Der Krieg war unausweichlich. Mag sein, dass sich Napoleon anfangs etwas vorgemacht hatte. Er war über die Krise, in die der Kongress von Wien durch den sächsisch-polnischen Konflikt geraten war, im Bilde. Bei der Abfahrt von Elba nahm er an, der Kongress habe sich aufgelöst und die Spitzen der ehemaligen Koalition seien auf dem Weg nach Hause. Er irrte sich. Wenn es irgendetwas gab, die europäischen Souveräne ihre Zwietracht vergessen zu machen, dann war es Napoleons Wiedererscheinen auf der Bühne. Keinen Moment zögerten Russland, Österreich, England und Preußen, Napoleon als „Feind und Störer der Ruhe der Welt“ zu ächten. Es half ihm nichts, dass er seine friedlichen Absichten beteuerte. Vier Armeen warfen die europäischen Großmächte ihm entgegen, jede 200.000 Mann stark. Rechtlich betrachtet, mischten sie sich in die inneren Angelegenheiten Frankreichs ein. Aber hatte Napoleon glauben können, man werde der Vertreibung Ludwigs XVIII. tatenlos zusehen? Man werde dulden, dass der revolutionäre Vulkan wieder Lava spuckte, dass Frankreich sich erneut zur Supermacht und er selbst sich wieder zum Oberkönig Europas erhob?
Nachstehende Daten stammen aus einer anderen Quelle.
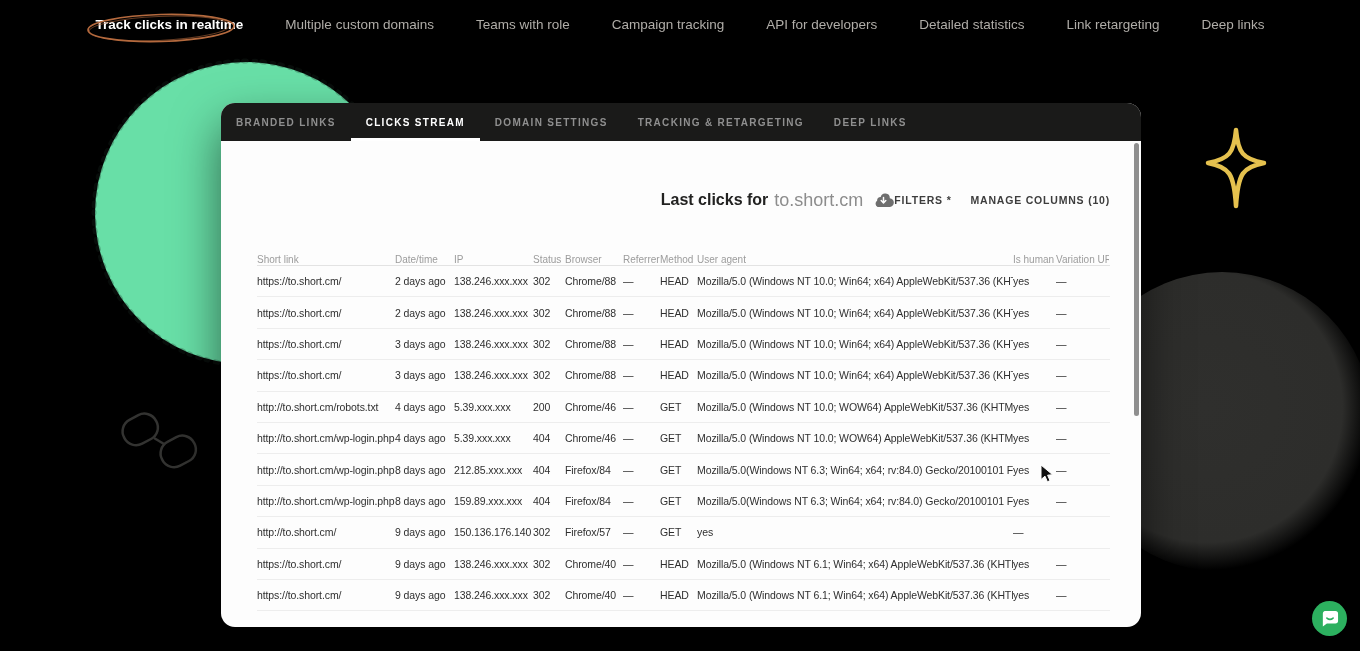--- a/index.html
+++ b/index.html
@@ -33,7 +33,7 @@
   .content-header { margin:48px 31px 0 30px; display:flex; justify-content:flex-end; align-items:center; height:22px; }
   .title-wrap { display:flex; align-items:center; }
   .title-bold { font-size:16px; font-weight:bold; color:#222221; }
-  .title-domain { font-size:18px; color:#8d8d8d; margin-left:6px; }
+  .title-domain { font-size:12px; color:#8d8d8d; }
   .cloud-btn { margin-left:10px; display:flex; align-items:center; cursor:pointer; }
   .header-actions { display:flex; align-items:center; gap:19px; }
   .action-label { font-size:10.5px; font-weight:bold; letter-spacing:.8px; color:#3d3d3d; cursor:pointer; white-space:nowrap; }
Die Wiener Mächte waren entschlossen, eine Friedensordnung zu errichten, die auf dem Prinzip des Gleichgewichts beruhte und ein Wiederaufflammen der Revolution verhinderte. Der große Mann an der Spitze des ewig unruhigen Frankreich war mit dieser Zielsetzung unvereinbar.
Man hat die Hundert Tage „die Versuchung des Unmöglichen“ genannt.5 Sicher gab es eine Reihe von Faktoren, die auch anderen als Napoleon das Verbleiben auf der Insel unleidlich gemacht hätten. Vertragliche Zusagen wurden nicht eingehalten, Mordkomplotte geschmiedet. Allein, der tiefere Grund für das halsbrecherische Rückkehrunternehmen war letztlich nur in ihm selbst zu finden. Wie sollte er, der alle Grenzen gesprengt hatte, der von den Göttern auf den Olymp gehoben worden war, sich mit der Lächerlichkeit seiner momentanen Existenz zufriedengeben? Wie sollte er der Versuchung widerstehen, mit einem einzigen Befreiungsschlag, der an Kühnheit alles Gesehene in den Schatten stellte, seine Ausnahmestellung zu untermauern? Er musste herausbekommen, ob sein Stern ihn noch führte.
In der Kampagne von Belgien riskierte Napoleon noch einmal alles – und verspielte alles. Das Ungeschick einiger Armeeführer, unglückliche Zufälle und Fehler, die er selbst beging, führten die feindliche Koalition auf die Siegesstraße. Vielleicht hätte Napoleon die Schlacht in der morne plaine,6 der traurigen Ebene von Waterloo, für sich entscheiden können. Der Krieg jedoch war angesichts der überwältigenden Ressourcen der Gegner nicht zu gewinnen.